◆ 抜粋本文

# # #

サトウキビは小規模個人農場の形態で古代のハワイ人により興隆していたが、これはハワイにおける最初の大規模商業生産であった[5]。ヒロ布教団のジョゼフ・グッドリッチとコナ布教団のサミュエル・ラグルスは、学生に仕事を与えるのと同様に布教を支援するために農業を用いることで試みていた[6]。グッドリッチ師を得る試みが失敗に終わると、技術や農業で訓練を受けたことがないのにフーパーは管理者として農場に異動した[5]。
農園はここで全般的な土壌の肥沃さや良港への近さ、加工用に滝が使用できるマウリリが池近くの土地の故に設立された[7]。この最初の賃貸借契約は、簡単には獲得できず、宣教師との関係が獲得に向けて大いに役立った。予め糖蜜がラム酒に蒸留されることになり、保守的な宣教師は、絶えず戦っていた。ラッド社の創立者は、ウィリアム・ラッド(1807年–1863年)、ピーター・A・ブリンスメード(1804年–1859年)、ウィリアム・ノーシー・フーパ―(1809年–1878年)であった[8]。ハワイ人は土地の賃貸借契約に抵抗し、初めは農園経営者に食糧の販売を禁止した[7]。二つの集団が結局時間の経過とともに複雑な騒乱に発展する不安定な協調関係を構築した。

# # #

◆ 資料一覧
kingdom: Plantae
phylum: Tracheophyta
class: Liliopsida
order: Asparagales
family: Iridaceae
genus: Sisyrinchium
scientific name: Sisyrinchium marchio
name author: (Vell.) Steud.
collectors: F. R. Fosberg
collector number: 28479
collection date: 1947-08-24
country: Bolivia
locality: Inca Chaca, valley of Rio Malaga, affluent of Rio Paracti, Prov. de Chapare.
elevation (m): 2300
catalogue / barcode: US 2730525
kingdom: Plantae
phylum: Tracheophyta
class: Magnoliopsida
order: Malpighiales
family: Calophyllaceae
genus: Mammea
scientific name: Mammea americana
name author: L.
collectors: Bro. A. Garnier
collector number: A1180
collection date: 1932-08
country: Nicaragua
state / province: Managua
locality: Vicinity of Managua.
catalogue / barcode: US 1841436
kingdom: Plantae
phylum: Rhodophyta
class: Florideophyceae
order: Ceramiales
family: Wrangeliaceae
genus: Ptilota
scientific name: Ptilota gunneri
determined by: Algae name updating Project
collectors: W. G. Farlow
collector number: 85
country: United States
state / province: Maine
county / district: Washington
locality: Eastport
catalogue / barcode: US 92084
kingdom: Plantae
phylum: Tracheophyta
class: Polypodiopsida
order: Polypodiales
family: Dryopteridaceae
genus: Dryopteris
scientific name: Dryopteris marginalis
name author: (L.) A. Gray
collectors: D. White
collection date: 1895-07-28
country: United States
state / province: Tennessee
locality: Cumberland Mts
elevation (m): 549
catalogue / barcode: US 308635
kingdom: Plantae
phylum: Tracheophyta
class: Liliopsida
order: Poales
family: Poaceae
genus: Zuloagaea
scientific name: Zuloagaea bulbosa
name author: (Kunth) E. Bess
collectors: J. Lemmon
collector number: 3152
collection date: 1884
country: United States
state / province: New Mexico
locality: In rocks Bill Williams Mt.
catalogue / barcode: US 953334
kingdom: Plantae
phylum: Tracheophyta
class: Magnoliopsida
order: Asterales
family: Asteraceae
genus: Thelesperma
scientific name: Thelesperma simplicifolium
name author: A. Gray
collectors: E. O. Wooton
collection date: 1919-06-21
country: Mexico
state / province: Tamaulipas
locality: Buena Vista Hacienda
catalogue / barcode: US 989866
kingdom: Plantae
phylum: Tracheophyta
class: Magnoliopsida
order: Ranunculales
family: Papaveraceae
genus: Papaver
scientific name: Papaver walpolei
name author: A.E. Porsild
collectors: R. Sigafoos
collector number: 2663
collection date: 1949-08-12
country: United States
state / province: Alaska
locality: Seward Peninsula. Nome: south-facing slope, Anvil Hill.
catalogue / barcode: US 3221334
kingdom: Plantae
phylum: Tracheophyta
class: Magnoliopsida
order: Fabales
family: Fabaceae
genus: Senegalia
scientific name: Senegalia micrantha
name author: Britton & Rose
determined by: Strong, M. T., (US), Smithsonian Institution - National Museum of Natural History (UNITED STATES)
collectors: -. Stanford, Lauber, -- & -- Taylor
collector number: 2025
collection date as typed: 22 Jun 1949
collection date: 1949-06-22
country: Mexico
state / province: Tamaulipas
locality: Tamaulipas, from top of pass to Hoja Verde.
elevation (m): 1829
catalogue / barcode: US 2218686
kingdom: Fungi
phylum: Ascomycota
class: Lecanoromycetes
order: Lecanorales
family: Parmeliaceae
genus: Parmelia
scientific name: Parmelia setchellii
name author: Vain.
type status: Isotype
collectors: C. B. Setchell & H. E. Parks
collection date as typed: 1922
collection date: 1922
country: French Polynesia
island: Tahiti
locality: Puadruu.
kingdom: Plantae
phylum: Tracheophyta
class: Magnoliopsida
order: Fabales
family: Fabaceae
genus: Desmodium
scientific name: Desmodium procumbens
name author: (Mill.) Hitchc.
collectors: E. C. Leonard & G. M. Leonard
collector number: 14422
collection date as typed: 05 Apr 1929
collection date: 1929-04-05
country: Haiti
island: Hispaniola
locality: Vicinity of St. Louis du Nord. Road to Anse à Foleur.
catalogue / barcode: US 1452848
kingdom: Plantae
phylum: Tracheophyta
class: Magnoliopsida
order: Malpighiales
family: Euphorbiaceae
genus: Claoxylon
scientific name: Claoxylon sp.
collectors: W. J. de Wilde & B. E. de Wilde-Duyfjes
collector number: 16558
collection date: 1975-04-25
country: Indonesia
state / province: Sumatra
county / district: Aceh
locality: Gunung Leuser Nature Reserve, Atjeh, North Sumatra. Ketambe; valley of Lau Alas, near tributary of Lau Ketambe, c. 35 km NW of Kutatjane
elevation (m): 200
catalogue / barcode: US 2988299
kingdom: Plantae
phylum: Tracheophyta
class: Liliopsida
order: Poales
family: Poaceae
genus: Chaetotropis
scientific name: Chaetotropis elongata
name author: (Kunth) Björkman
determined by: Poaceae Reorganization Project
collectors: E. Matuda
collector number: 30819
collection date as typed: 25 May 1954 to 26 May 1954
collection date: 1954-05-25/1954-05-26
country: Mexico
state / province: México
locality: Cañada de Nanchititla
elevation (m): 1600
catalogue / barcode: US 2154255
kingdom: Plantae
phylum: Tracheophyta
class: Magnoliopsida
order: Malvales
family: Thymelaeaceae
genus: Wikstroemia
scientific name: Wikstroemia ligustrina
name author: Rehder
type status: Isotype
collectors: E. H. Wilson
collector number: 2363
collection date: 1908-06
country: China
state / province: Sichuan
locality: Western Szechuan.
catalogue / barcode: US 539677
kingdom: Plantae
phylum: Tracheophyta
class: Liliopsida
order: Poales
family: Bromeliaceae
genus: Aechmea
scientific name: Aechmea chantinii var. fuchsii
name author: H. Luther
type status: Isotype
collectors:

# # #

◆ 作業指示 1
上のハワイのサトウキビ農園についての本文から、「サトウキビは小規模個人農場の」から「として農場に異動した[5]。」までを、両端の語句も含めて一字一句変えずに書き写してください。
◆ 作業指示 2
ハワイのサトウキビ農園についての本文にある「ハワイ人は土地の賃貸借契約に抵抗し、初めは農園経営者に食糧の販売を禁止した。」という一文を英語に訳してください。

◆ 模範解答 1
サトウキビは小規模個人農場の形態で古代のハワイ人により興隆していたが、これはハワイにおける最初の大規模商業生産であった[5]。ヒロ布教団のジョゼフ・グッドリッチとコナ布教団のサミュエル・ラグルスは、学生に仕事を与えるのと同様に布教を支援するために農業を用いることで試みていた[6]。グッドリッチ師を得る試みが失敗に終わると、技術や農業で訓練を受けたことがないのにフーパーは管理者として農場に異動した[5]。

◆ 模範解答 2
The Hawaiians resisted the land leases and at first prohibited the sale of food to the plantation operators.